= EXTRAIT =
# # # #

« action liturgique de masse »
La
Doua 1969-1970
Dans
la suite de leur participation aux événements de mai 1968, des étudiants de
l’aumônerie de l’INSA de Villeurbanne décident d’inventer des « actions liturgiques de masse ».
Il
s’agit de convoquer les étudiants du campus de La Doua à une liturgie qui
permette l’expression des uns et des autres.
Orchestre
avec batterie et guitares électriques, prises de paroles aux divers micros,
lectures proclamées sur fond de batterie, etc., tout ceci pour créer une
atmosphère de chaleur communicative, mobilisatrice des énergies.

# # # #

= ENTRÉES FOURNIES =

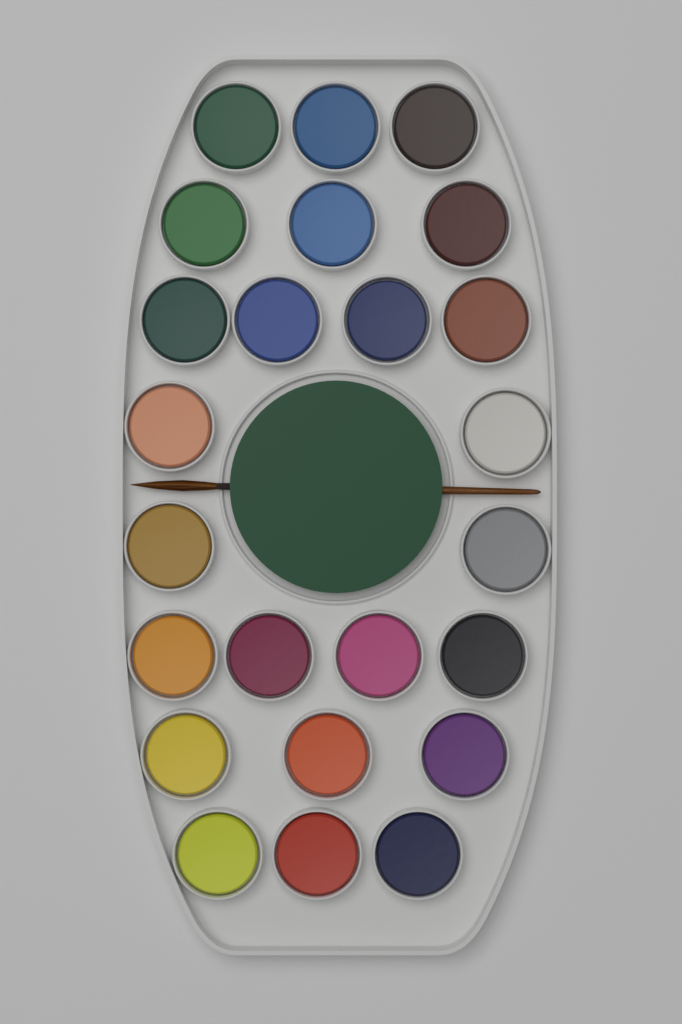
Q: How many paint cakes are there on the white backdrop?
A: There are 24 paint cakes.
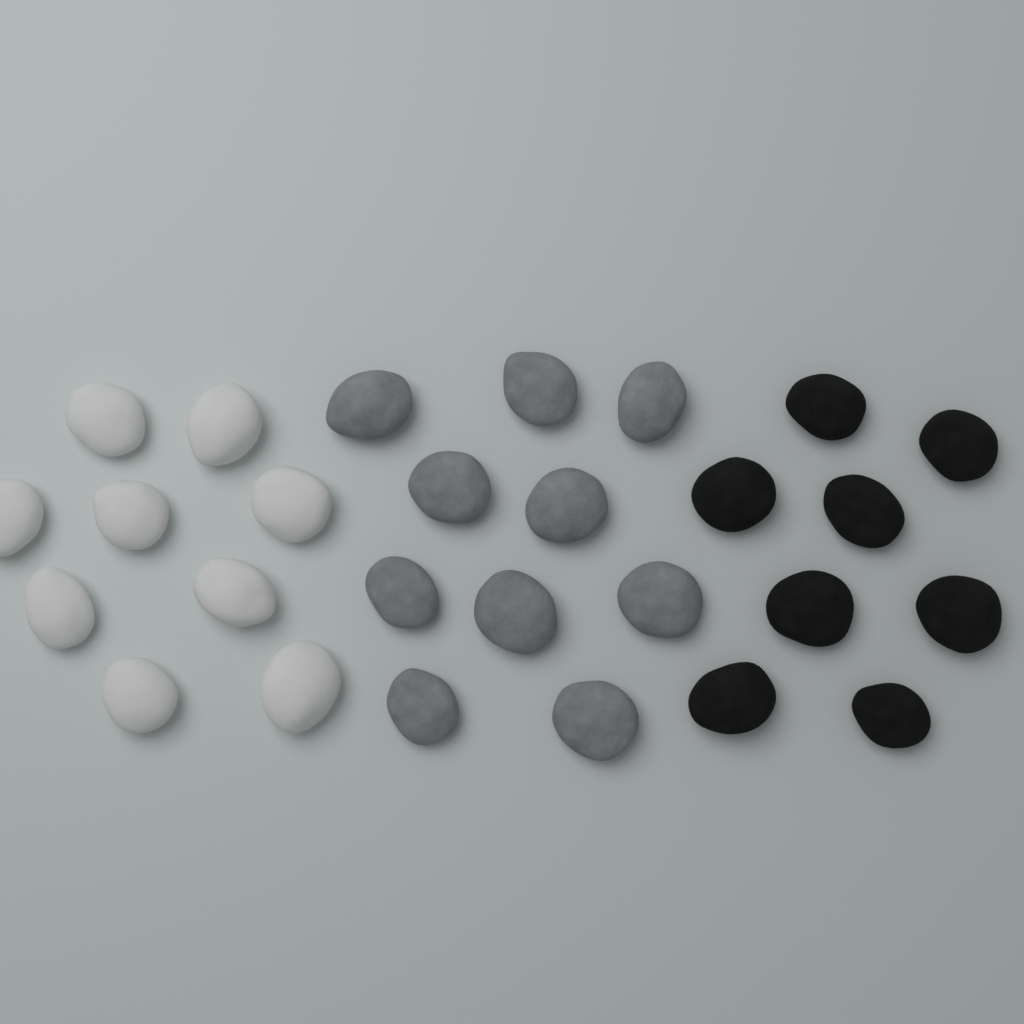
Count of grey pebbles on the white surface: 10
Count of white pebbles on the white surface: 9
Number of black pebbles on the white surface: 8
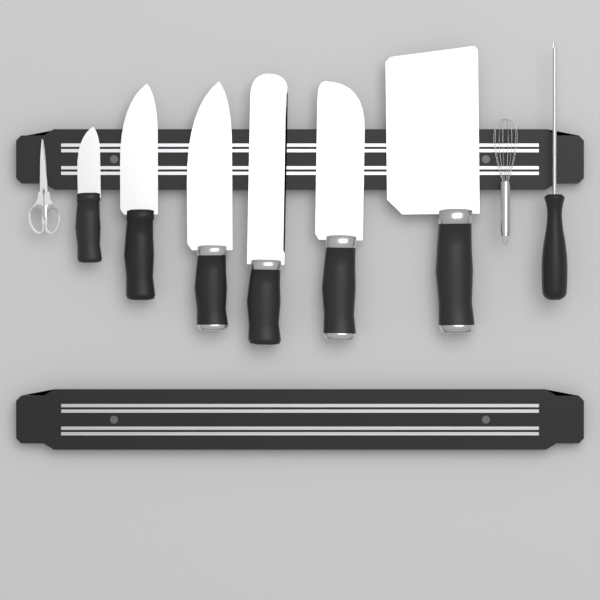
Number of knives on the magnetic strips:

# # # #

= DÉFIS =
A) Énumérez les composantes de cette liturgie que l'extrait cite avant « etc. ».
B) Indiquez, s'il vous plaît, qui décide d'inventer les « actions liturgiques de masse » d'après l'extrait.
Répondez à partir de l'extrait seul, sans recourir aux entrées.

= CORRIGÉ =
A)
- Un orchestre avec batterie et guitares électriques
- Des prises de paroles aux divers micros
- Des lectures proclamées sur fond de batterie

B) Des étudiants de l'aumônerie de l'INSA de Villeurbanne.